Recognition of Disease: Noninvasive assessment of coronary disease in COPD is problematic because patients with COPD are often ventilatory limited in exercise, and pharmacologic stress testing (including adenosine and dipyrimadole) may be associated with bronchospasm.

Although recent data highlight the safety of dobutamine echocardiography in the general patient population, its safety and efficacy in COPD is not known. Hyperinflation accompanying COPD may limit the diagnostic accuracy of transthoracic echocardiography for detecting wall motion abnormalities with stress.

Recent data indicate that noninvasive 64-slice multidetector computed tomography (64MDCT) coronary angiography has comparable diagnostic accuracy to traditional invasive quantitative coronary angiography. However, its utility for assessing CAD in COPD has not been determined. Given the increasing recognition of the potential importance of CAD to the natural history of COPD, development of noninvasive techniques to assess coronary disease in this population is required.

Treatment: Although p-blockade plays a pivotal role in the management of CAD, there has been longstanding concern that it may precipitate bronchospasm in COPD. However, the use of cardioselective [beta]-blockers such as atenolol and metoprolol, appears to be safe. Camsari and colleagues examined the use of metoprolol in 50 patients with COPD (mean FEV1, 50% of predicted) and found no adverse effects. Two recent meta-analyses examining single-dose as well as chronic [beta]-blocker treatment in patients with reactive airway disease and COPD demonstrated no evidence of adverse respiratory effects. In addition to their role in CAD, the use of [beta]-blockers has become standard of care for most patients with left ventricular dysfunction. Although most studies examining the use of [beta]-blockers in heart failure have excluded patients with COPD, available evidence has shown that the use of nonselective [alpha]- and [beta]-blockers such as carvedilol is safe in these patients, although caution should be used in patients with reversible airflow obstruction as in asthma. Given the demonstrated efficacy of these agents in CAD and heart failure, existing data suggest that these agents should not be routinely withheld in patients with concomitant COPD.
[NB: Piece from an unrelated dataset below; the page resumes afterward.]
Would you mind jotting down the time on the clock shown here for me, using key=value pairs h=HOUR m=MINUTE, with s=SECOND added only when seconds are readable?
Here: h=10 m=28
Limited data exist regarding the safety and efficacy of coronary revascularization in COPD. Prospectively collected data on 183 patients with COPD undergoing percutaneous coronary intervention revealed no increase in in-hospital adverse cardiac outcomes; however, patients with COPD had increased long-term mortality when compared with those without COPD. Likewise, surgical revascularization can be performed safely in patients with CAD and concomitant COPD, although long-term survival in patients with COPD is significantly reduced. Zhu and colleagues performed a retrospective analysis comparing conventional coronary artery bypass grafting (CABG) with off-pump CABG in COPD, and found fewer postoperative respiratory complications and a higher [Pa.sub.o2]/[FI.sub.o2] ratio with off-pump CABG.

AIMS & OBJECTIVES:

1. To study various Electrocardiographic (ECG) changes in patients of chronic obstructive pulmonary disease.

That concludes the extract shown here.